Evidence type: Insight i
Qualitative research is more exploratory, and uses a range of methods like interviews, focus groups and observation to gain a deeper understanding about specific issues - such as people’s experiences, behaviours and attitudes.
Quantitative research uses statistical or numerical analysis of survey data to answer questions about how much, how many, how often or to what extent particular characteristics are seen in a population. It is often used to look at changes over time and can identify relationships between characteristics like people’s attitudes and behaviours.

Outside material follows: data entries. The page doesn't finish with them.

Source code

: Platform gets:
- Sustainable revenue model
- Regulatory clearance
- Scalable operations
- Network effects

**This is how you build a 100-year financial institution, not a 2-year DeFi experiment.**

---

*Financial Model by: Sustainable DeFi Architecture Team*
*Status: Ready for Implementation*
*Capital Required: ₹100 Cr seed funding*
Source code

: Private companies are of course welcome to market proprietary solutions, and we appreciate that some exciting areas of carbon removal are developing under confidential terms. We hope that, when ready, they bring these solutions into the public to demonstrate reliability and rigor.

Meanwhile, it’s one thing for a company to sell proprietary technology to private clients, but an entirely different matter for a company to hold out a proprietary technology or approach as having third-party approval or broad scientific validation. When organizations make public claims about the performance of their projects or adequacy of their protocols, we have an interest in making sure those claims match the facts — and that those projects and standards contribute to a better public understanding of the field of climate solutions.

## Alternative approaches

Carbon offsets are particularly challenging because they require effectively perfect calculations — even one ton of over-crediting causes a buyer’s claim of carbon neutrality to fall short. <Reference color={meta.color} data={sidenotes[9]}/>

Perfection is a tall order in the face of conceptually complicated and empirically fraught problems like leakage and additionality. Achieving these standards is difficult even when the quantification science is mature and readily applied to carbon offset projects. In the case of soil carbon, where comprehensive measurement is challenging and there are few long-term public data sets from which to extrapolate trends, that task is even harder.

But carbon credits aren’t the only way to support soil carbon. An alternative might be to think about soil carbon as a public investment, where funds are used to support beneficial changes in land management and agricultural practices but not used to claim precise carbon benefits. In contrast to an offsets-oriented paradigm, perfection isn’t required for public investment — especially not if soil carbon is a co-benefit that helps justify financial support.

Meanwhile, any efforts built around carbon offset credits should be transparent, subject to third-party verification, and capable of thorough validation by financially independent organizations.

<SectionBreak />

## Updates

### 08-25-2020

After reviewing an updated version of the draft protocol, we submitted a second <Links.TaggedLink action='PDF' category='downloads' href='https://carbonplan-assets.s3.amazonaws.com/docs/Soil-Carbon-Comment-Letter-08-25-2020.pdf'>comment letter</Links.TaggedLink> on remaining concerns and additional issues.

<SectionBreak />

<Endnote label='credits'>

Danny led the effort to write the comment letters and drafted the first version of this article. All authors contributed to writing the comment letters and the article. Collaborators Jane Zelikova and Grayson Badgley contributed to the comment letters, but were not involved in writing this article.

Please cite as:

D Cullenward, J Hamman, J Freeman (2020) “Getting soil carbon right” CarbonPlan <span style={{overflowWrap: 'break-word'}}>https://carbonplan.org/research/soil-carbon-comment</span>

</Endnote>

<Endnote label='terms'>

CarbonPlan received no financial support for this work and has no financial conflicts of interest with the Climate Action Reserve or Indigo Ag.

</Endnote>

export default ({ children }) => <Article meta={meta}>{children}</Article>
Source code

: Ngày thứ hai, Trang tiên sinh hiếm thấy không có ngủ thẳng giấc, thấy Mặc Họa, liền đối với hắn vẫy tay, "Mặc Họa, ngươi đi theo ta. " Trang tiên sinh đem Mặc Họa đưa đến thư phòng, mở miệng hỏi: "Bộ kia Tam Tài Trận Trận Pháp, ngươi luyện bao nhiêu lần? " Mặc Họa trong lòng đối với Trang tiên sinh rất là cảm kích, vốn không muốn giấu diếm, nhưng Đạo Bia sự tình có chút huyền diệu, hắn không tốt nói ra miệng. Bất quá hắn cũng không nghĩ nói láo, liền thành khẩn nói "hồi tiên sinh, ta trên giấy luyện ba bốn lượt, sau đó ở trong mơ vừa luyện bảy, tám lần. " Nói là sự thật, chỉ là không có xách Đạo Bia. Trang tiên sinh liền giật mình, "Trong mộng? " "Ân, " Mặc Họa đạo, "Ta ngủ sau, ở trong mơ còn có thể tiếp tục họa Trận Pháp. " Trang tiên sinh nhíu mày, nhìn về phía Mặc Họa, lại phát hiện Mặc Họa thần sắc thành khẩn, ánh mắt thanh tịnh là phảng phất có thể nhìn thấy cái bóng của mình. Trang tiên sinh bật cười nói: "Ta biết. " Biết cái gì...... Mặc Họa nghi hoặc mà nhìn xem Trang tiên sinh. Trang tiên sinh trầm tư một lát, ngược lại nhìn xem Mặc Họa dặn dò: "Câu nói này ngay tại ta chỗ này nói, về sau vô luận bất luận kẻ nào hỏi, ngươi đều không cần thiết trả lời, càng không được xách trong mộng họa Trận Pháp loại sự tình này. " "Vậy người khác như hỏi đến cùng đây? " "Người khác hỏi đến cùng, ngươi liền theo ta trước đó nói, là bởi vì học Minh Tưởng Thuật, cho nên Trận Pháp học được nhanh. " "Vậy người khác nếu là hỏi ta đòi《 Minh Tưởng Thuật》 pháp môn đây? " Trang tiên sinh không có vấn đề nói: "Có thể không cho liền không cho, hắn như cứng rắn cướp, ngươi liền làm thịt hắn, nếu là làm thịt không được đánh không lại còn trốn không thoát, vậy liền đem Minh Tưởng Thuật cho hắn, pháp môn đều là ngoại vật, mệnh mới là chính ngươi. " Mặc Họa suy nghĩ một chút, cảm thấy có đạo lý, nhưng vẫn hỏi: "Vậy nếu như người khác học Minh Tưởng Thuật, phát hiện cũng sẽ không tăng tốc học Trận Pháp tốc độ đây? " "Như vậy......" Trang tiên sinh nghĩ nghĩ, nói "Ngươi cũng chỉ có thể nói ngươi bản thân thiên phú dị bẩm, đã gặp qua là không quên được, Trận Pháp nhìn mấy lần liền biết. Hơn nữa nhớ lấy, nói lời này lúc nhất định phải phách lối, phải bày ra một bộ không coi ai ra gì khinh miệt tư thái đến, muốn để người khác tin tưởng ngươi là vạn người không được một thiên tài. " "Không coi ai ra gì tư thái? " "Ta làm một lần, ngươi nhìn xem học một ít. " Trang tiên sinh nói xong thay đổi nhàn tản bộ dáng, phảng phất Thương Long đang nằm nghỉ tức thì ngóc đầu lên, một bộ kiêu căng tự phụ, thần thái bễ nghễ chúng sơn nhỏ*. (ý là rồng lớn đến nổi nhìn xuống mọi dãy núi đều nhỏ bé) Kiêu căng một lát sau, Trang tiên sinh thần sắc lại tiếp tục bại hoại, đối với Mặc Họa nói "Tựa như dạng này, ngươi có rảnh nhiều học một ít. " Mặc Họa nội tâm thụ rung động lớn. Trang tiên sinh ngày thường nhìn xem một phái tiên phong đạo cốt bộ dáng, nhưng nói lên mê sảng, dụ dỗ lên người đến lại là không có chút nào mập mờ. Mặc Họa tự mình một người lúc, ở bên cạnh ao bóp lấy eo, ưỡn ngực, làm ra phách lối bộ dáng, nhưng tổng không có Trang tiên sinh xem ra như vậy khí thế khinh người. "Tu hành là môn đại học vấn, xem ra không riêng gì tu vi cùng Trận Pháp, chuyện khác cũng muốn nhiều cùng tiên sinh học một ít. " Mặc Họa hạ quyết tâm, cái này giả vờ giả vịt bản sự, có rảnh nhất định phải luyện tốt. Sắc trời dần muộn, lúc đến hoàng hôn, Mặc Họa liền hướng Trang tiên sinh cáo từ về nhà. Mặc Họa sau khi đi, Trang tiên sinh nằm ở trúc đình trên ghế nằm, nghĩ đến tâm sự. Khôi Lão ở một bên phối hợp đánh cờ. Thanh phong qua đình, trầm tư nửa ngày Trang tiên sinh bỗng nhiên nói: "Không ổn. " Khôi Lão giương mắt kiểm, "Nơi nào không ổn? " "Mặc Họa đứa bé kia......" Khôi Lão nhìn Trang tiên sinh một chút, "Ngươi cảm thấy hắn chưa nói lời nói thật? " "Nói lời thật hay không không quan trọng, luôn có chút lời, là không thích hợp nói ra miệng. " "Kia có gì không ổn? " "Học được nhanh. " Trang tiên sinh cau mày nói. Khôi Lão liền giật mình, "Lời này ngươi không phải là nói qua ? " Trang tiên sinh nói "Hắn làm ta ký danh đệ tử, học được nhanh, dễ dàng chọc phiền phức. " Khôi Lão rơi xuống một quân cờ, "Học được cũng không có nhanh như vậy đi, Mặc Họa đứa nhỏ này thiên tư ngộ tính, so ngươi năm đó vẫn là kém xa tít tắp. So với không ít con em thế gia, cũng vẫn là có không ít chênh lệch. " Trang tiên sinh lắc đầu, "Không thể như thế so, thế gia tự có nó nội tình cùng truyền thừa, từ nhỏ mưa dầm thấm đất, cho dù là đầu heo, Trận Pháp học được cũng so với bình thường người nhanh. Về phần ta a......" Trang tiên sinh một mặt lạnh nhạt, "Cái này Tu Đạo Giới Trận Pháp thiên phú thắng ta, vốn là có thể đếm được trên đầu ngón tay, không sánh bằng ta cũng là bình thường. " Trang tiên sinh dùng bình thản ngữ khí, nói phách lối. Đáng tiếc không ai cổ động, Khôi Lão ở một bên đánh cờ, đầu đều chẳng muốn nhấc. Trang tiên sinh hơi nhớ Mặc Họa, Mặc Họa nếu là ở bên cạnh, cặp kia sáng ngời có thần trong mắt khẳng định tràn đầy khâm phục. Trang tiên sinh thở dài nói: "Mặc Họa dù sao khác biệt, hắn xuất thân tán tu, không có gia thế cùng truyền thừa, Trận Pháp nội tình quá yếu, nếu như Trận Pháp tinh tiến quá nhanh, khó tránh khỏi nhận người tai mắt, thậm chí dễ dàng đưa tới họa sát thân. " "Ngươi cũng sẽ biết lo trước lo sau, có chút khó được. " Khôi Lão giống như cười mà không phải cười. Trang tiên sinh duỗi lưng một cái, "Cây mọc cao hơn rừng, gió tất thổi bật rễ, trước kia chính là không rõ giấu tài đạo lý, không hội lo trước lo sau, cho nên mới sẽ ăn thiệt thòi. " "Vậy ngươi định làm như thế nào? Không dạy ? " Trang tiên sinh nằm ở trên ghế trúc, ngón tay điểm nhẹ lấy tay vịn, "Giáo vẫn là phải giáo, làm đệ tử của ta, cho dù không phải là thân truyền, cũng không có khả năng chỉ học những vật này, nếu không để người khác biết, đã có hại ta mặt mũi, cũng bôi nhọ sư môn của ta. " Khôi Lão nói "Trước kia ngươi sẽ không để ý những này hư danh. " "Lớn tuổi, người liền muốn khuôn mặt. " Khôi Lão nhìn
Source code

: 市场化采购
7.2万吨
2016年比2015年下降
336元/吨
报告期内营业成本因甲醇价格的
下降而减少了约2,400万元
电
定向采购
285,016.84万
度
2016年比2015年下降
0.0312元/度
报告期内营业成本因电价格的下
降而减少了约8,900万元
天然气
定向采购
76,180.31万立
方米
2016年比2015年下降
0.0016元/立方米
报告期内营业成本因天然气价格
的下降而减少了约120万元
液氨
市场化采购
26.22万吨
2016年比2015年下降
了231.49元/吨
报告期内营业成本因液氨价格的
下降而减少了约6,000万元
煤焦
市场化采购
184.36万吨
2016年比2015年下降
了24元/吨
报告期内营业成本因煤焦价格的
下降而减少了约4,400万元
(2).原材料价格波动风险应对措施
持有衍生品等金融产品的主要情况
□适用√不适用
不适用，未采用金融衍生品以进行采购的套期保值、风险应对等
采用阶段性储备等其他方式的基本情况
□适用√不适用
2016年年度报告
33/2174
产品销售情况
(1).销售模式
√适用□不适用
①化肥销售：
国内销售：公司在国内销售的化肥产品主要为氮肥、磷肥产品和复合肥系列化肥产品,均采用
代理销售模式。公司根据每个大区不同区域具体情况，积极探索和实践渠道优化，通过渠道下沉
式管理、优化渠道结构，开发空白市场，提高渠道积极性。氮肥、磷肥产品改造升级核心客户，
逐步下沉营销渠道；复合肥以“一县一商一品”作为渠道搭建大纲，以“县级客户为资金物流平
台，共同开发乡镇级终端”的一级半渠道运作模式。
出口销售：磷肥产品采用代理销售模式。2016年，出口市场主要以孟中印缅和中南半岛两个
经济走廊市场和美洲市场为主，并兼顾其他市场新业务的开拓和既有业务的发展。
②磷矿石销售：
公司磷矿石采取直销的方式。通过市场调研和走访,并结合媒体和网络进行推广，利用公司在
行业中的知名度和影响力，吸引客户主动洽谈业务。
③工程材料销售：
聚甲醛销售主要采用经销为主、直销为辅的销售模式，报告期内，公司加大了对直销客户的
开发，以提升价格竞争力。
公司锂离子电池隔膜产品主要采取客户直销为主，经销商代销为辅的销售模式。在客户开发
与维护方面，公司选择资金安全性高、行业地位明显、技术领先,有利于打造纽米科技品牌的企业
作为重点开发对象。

There are approximately 65 million active personal current accounts in the UK. These accounts generated £8.1 billion revenue in 2013; an average of £125 per account. In 2014 it was estimated that 94% of UK adults have at least one account, with 40% having two or more. While the importance and penetration of the current account market is irrefutable, there have been major public concerns about how well it works. Two of the main concerns are the low transparency of overdraft charges and the low levels of switching between personal current accounts. In 2008 the Government recommended annual summaries including charges to consumers, while in 2012 text alerts were available at all major UK banks. Over the same period, mobile banking apps were also rolled out.
This 2015 report from the Financial Conduct Authority, in conjunction with the Office of Fair Trading, looks to understand the impact of annual summaries, text alerts and mobile banking apps on customers. To infer the impact of the initiatives, monthly data was analysed (using advanced econometric methods) from customers of two major UK banks in the UK between 2011 and 2014. Account level data on a representative sample of 500,000 customers over 30 months from one bank (Bank A) was obtained, along with aggregated results over 36 months from another bank (Bank B), allowing the authors to cross-check and validate their results.
Because annual summaries are sent out on a rolling basis, some people receive them before others. This allows for a natural experiment that makes it possible to analyse their impact by comparing the behaviour of those who receive them early to those yet to receive them, while controlling for other factors.
To infer the impact of text messages and apps from customers of Bank A, the authors compare the behaviour of those who do sign up for these services to their own behaviour before doing so, along with the behaviour of those who do not sign up.
For Bank B, the authors use a spike in sign-up rates after the release of the mobile banking app as a natural experiment to estimate the impact of it. The switching behaviour or the effect of text alerts could not be analysed for customers from Bank B due to limitations of the data.